What to do
Rewrite the entries below so that every "common name" becomes "vernacular name", with all other text left unchanged.

Given data

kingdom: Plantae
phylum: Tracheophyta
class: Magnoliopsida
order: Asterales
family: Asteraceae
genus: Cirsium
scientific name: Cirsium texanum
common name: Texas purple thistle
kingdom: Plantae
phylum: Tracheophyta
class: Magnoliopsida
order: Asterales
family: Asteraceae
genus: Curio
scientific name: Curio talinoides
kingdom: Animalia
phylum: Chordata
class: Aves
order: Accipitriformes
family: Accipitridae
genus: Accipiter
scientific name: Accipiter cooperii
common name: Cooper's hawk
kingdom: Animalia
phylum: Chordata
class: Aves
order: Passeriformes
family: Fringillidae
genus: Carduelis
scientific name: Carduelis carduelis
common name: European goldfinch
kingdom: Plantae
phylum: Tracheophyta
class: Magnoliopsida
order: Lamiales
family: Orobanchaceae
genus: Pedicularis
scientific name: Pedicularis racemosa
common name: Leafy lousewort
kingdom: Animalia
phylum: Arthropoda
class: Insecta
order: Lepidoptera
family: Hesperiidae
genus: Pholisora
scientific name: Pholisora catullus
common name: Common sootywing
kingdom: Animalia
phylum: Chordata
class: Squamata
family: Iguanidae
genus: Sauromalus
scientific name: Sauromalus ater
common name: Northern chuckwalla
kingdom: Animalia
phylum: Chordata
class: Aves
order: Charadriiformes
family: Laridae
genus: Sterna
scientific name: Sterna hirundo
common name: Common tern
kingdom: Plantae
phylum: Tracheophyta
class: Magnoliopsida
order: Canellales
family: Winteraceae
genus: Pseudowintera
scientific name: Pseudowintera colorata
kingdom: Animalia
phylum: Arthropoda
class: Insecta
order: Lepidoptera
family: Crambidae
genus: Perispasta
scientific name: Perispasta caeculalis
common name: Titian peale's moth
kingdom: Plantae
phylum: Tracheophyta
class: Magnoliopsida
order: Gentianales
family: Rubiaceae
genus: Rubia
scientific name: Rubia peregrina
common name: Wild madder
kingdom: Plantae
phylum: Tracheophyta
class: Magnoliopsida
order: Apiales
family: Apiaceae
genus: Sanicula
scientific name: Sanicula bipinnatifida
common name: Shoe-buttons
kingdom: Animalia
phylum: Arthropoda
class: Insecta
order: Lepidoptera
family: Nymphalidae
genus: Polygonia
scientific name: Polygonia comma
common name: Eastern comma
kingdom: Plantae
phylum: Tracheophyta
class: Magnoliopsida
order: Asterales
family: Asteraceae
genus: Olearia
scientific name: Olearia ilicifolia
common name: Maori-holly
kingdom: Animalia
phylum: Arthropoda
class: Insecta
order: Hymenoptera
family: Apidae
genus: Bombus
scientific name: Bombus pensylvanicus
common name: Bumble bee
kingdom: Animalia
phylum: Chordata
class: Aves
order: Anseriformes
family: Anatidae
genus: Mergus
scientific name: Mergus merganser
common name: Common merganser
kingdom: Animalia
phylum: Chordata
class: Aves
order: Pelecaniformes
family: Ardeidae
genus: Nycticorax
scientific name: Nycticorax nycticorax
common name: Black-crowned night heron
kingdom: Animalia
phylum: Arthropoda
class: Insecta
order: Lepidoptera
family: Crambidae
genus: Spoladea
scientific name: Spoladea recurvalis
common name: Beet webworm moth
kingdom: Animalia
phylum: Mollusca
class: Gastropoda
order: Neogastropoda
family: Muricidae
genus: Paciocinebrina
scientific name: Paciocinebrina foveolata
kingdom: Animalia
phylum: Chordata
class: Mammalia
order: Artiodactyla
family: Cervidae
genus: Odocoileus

Output below
kingdom: Plantae
phylum: Tracheophyta
class: Magnoliopsida
order: Asterales
family: Asteraceae
genus: Cirsium
scientific name: Cirsium texanum
vernacular name: Texas purple thistle
kingdom: Plantae
phylum: Tracheophyta
class: Magnoliopsida
order: Asterales
family: Asteraceae
genus: Curio
scientific name: Curio talinoides
kingdom: Animalia
phylum: Chordata
class: Aves
order: Accipitriformes
family: Accipitridae
genus: Accipiter
scientific name: Accipiter cooperii
vernacular name: Cooper's hawk
kingdom: Animalia
phylum: Chordata
class: Aves
order: Passeriformes
family: Fringillidae
genus: Carduelis
scientific name: Carduelis carduelis
vernacular name: European goldfinch
kingdom: Plantae
phylum: Tracheophyta
class: Magnoliopsida
order: Lamiales
family: Orobanchaceae
genus: Pedicularis
scientific name: Pedicularis racemosa
vernacular name: Leafy lousewort
kingdom: Animalia
phylum: Arthropoda
class: Insecta
order: Lepidoptera
family: Hesperiidae
genus: Pholisora
scientific name: Pholisora catullus
vernacular name: Common sootywing
kingdom: Animalia
phylum: Chordata
class: Squamata
family: Iguanidae
genus: Sauromalus
scientific name: Sauromalus ater
vernacular name: Northern chuckwalla
kingdom: Animalia
phylum: Chordata
class: Aves
order: Charadriiformes
family: Laridae
genus: Sterna
scientific name: Sterna hirundo
vernacular name: Common tern
kingdom: Plantae
phylum: Tracheophyta
class: Magnoliopsida
order: Canellales
family: Winteraceae
genus: Pseudowintera
scientific name: Pseudowintera colorata
kingdom: Animalia
phylum: Arthropoda
class: Insecta
order: Lepidoptera
family: Crambidae
genus: Perispasta
scientific name: Perispasta caeculalis
vernacular name: Titian peale's moth
kingdom: Plantae
phylum: Tracheophyta
class: Magnoliopsida
order: Gentianales
family: Rubiaceae
genus: Rubia
scientific name: Rubia peregrina
vernacular name: Wild madder
kingdom: Plantae
phylum: Tracheophyta
class: Magnoliopsida
order: Apiales
family: Apiaceae
genus: Sanicula
scientific name: Sanicula bipinnatifida
vernacular name: Shoe-buttons
kingdom: Animalia
phylum: Arthropoda
class: Insecta
order: Lepidoptera
family: Nymphalidae
genus: Polygonia
scientific name: Polygonia comma
vernacular name: Eastern comma
kingdom: Plantae
phylum: Tracheophyta
class: Magnoliopsida
order: Asterales
family: Asteraceae
genus: Olearia
scientific name: Olearia ilicifolia
vernacular name: Maori-holly
kingdom: Animalia
phylum: Arthropoda
class: Insecta
order: Hymenoptera
family: Apidae
genus: Bombus
scientific name: Bombus pensylvanicus
vernacular name: Bumble bee
kingdom: Animalia
phylum: Chordata
class: Aves
order: Anseriformes
family: Anatidae
genus: Mergus
scientific name: Mergus merganser
vernacular name: Common merganser
kingdom: Animalia
phylum: Chordata
class: Aves
order: Pelecaniformes
family: Ardeidae
genus: Nycticorax
scientific name: Nycticorax nycticorax
vernacular name: Black-crowned night heron
kingdom: Animalia
phylum: Arthropoda
class: Insecta
order: Lepidoptera
family: Crambidae
genus: Spoladea
scientific name: Spoladea recurvalis
vernacular name: Beet webworm moth
kingdom: Animalia
phylum: Mollusca
class: Gastropoda
order: Neogastropoda
family: Muricidae
genus: Paciocinebrina
scientific name: Paciocinebrina foveolata
kingdom: Animalia
phylum: Chordata
class: Mammalia
order: Artiodactyla
family: Cervidae
genus: Odocoileus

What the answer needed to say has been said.